A next-generation Foundation Model of the Earth system: CMCC coordinates the European project EarthGenerator
Bringing together 13 research institutions across 9 countries, the CMCC-led Horizon Europe project EarthGenerator will develop an AI-based foundation model of the Earth system, advancing climate science, food security forecasting, and early warning for climate-induced displacement.
A new line of research applying artificial intelligence to climate science officially begins today. Coordinated by CMCC (Euro-Mediterranean Center on Climate Change), EarthGenerator, a next-generation Foundation Model of the Earth system, is a four-year Horizon Europe project launched on 1 June 2026. It is designed to integrate AI-driven modelling of the atmosphere, ocean, and land into a single, physically consistent framework for climate science and decision-making.
The project brings together 13 institutions from 9 countries, Italy, Germany, the United Kingdom, the Netherlands, France, Spain, Denmark, Finland, and Canada, including research centres, meteorological agencies, universities, and SMEs, combining expertise in climate science, high-performance computing (HPC), and generative artificial intelligence.
EarthGenerator builds on the WeatherGenerator model, an existing AI-based weather prediction system, and extends it into a general-purpose Earth system foundation model. Its central innovation is to represent the atmosphere, ocean, and land within a single architecture, enabling the model to learn interactions across these domains directly, rather than coupling them after the fact as in conventional Earth system models. By adopting a generative AI approach, the project will provide a single, adaptable capability for a range of downstream applications, from seasonal forecasting to multi-annual climate projections, requiring only minimal additional training for each new task.
Foundation models, large AI systems pre-trained on extensive data and then fine-tuned for specific tasks, have reshaped fields such as natural language processing and computer vision. EarthGenerator aims to bring this approach to climate science, offering the research community a shared, open, and physically grounded tool spanning the full complexity of the Earth system.

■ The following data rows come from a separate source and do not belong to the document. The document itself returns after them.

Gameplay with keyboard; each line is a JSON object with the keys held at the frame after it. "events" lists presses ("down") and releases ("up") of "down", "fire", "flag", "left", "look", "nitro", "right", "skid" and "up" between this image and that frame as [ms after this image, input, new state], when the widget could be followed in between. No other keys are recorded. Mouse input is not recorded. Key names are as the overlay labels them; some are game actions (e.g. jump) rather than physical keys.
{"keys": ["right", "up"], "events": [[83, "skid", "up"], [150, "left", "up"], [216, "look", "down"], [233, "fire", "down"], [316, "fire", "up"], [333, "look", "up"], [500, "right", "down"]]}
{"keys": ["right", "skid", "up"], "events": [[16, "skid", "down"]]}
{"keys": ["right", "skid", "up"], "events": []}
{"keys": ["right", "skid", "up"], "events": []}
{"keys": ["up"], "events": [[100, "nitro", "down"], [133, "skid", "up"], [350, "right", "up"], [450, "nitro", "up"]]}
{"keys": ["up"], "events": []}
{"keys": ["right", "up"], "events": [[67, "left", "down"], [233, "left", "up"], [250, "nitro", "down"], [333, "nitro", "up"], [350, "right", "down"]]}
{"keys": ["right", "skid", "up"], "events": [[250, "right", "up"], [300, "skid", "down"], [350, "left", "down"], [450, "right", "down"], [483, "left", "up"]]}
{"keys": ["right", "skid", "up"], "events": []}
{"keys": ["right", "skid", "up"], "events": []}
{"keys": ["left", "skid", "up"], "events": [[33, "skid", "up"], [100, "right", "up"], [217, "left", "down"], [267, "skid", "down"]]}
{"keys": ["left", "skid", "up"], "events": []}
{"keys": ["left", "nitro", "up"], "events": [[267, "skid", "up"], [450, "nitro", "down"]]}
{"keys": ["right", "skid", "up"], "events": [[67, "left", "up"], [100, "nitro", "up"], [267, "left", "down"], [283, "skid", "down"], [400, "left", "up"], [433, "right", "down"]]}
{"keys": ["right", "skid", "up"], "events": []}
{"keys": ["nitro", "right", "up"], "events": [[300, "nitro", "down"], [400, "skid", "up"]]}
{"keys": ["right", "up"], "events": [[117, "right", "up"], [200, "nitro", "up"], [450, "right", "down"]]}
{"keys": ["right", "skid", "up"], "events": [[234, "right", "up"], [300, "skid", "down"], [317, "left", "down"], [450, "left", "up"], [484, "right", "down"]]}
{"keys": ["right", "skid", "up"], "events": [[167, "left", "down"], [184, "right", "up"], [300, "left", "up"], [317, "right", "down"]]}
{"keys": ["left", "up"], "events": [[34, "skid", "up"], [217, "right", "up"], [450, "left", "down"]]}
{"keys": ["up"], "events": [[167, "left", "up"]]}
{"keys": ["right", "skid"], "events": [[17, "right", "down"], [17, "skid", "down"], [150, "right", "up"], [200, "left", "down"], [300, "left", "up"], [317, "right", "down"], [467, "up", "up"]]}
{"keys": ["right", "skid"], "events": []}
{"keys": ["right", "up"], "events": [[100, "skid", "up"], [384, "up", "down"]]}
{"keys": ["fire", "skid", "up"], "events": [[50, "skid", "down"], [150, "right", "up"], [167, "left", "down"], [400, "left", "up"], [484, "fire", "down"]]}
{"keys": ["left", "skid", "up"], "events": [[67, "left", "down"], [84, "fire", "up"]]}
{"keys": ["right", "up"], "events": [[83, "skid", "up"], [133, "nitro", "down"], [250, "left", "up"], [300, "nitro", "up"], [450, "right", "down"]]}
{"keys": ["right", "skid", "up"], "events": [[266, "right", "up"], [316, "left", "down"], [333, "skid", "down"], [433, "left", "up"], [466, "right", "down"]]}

The project is structured around four interconnected themes:
- Data curation and optimisation, developing AI-ready, FAIR-compliant datasets that integrate satellite observations, reanalysis data, socio-economic indicators, and climate model outputs;
- Model development and training, advancing transformer-based architectures with modules that enforce physical constraints such as conservation laws, integrate ocean and land components, and incorporate causal machine learning to support interpretable analysis, alongside scalable training on European supercomputers (EuroHPC);
- Use-case applications, delivering fine-tuned models for the prediction of climate extremes (heatwaves, droughts, marine heatwaves, urban hazards), quantification of the land carbon cycle at high spatial resolution (~1 km), early warning systems for food insecurity, and analysis of climate-induced migration and displacement;
- Engagement and dissemination, supporting open science, community adoption, and a sustainable exploitation framework beyond the project’s lifetime.
The societal relevance of these use cases is significant. Extreme weather events are increasing in frequency and intensity, with consequences for agriculture, ecosystems, and human mobility. EarthGenerator will deliver risk products across multiple timescales and spatial resolutions, supporting decision-makers in civil protection, food security agencies, and climate adaptation policy.
“EarthGenerator represents a meaningful step forward in how artificial intelligence can serve climate science,” says Prof. Italo Epicoco, Scientific Coordinator of the EarthGenerator project, “by integrating the atmosphere, ocean, and land into a single generative model, we are building a tool that can help societies anticipate and respond to a warming world.”
The project will use Europe’s leading HPC infrastructures, including Jupiter, MareNostrum5, Leonardo, LUMI, and Alps, to train models at billion-parameter scale, and will align its data infrastructure with the European Open Science Cloud (EOSC) and Destination Earth (DestinE) initiatives. In line with its open science commitment, the model’s training data will be openly accessible. EarthGenerator will also provide the scientific community with an LLM-based interpretation interface, making Earth system model outputs more accessible to experts, decision-makers, and non-specialist users across sectors from transport to agriculture to humanitarian response.
By contributing to Europe’s capacity in weather and climate modelling and combining AI methods with climate science expertise across an international consortium, EarthGenerator aims to accelerate research in climate change science and deliver societally relevant solutions to global challenges.
The EarthGenerator project is funded by the European Union under Horizon Europe (Grant Agreement No. 101294938 – European Health and Digital Executive Agency, HADEA).